**Work to complete**
Only the lines below between the ones containing "right wrist: (509, 175, -19)" and "left ankle: (598, 272, 24)", inclusive, are to be reproduced, each exactly as it stands.

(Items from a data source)

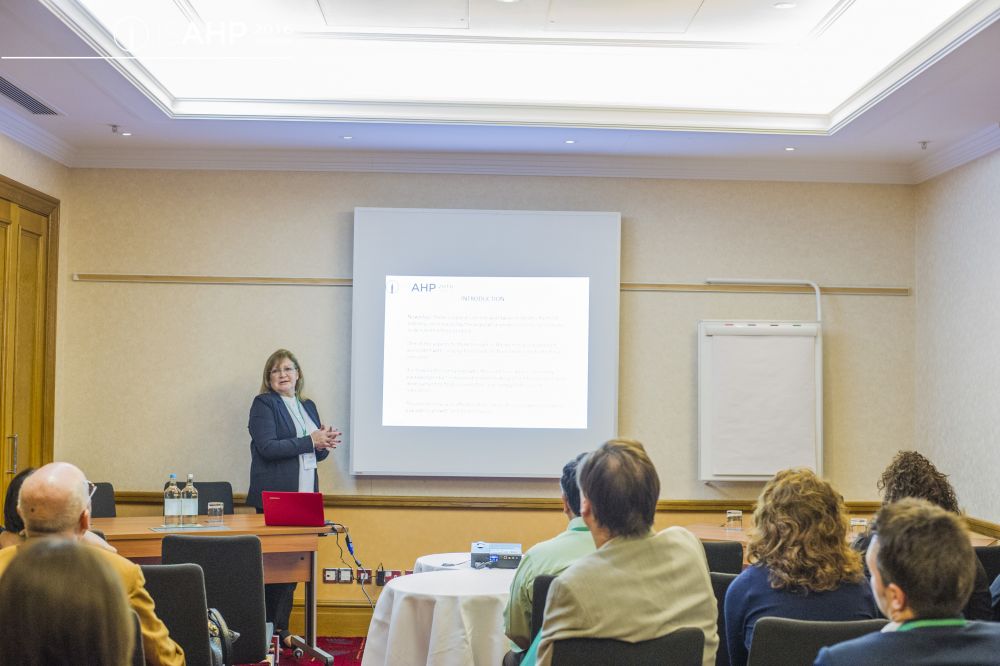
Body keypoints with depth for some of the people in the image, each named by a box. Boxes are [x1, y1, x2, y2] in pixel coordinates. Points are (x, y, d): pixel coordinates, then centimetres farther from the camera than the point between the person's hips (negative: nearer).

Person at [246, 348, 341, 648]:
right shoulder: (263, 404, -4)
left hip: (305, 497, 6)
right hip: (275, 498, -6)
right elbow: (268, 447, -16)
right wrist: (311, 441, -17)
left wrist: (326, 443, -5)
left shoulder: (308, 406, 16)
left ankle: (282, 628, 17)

--

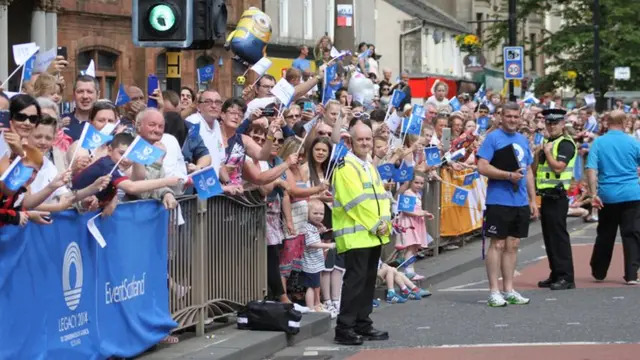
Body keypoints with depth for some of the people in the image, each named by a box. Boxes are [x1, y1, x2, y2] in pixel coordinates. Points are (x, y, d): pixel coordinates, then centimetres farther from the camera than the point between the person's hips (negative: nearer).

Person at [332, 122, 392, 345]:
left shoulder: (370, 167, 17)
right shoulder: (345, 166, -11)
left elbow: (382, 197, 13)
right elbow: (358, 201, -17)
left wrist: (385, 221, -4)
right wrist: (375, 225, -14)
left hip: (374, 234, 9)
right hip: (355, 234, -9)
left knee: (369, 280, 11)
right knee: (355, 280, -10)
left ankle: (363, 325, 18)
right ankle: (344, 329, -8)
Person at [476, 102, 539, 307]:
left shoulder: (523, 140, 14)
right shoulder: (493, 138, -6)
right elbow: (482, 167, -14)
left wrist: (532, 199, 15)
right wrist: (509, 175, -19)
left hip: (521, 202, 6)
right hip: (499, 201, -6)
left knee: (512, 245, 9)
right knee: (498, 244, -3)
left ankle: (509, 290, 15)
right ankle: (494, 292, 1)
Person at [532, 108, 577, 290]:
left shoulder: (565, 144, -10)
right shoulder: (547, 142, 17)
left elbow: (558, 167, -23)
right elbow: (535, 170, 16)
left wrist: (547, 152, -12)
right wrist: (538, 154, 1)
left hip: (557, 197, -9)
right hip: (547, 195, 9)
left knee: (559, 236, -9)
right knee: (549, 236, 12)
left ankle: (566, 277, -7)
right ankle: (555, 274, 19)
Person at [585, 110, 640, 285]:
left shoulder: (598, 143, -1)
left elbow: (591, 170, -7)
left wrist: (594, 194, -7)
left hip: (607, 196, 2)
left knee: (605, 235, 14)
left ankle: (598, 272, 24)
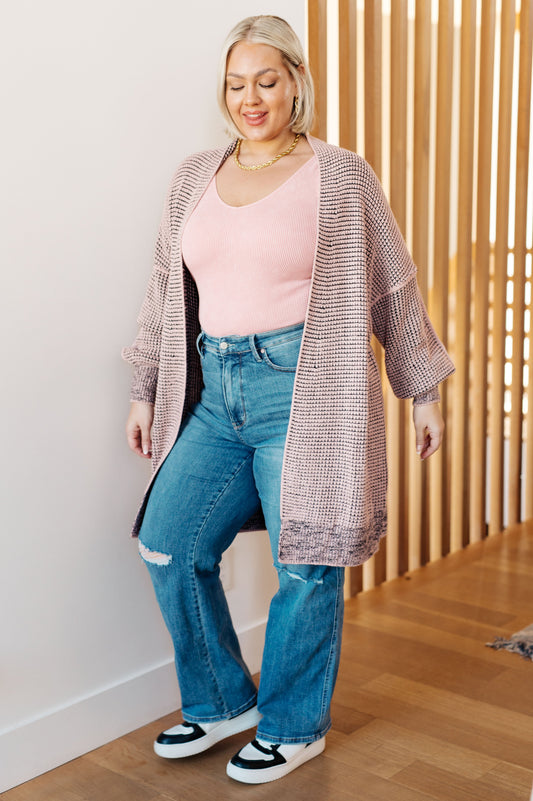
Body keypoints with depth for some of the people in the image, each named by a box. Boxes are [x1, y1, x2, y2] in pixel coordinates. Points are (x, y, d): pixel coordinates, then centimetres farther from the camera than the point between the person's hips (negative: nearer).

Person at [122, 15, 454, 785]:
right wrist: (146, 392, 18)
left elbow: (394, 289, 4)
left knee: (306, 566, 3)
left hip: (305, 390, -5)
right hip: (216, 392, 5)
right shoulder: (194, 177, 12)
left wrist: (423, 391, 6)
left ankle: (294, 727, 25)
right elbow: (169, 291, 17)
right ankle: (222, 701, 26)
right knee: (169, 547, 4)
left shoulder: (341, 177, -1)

**Response**
right wrist: (509, 175, -19)
left hip: (521, 202, 6)
right hip: (499, 201, -6)
left knee: (512, 245, 9)
right knee: (498, 244, -3)
left ankle: (509, 290, 15)
right ankle: (494, 292, 1)
Person at [532, 108, 577, 290]:
left shoulder: (565, 144, -10)
right shoulder: (547, 142, 17)
left elbow: (558, 167, -23)
right elbow: (535, 170, 16)
left wrist: (547, 152, -12)
right wrist: (538, 154, 1)
left hip: (557, 197, -9)
right hip: (547, 195, 9)
left knee: (559, 236, -9)
right knee: (549, 236, 12)
left ankle: (566, 277, -7)
right ankle: (555, 274, 19)
Person at [585, 110, 640, 285]:
left shoulder: (598, 143, -1)
left elbow: (591, 170, -7)
left wrist: (594, 194, -7)
left hip: (607, 196, 2)
left knee: (605, 235, 14)
left ankle: (598, 272, 24)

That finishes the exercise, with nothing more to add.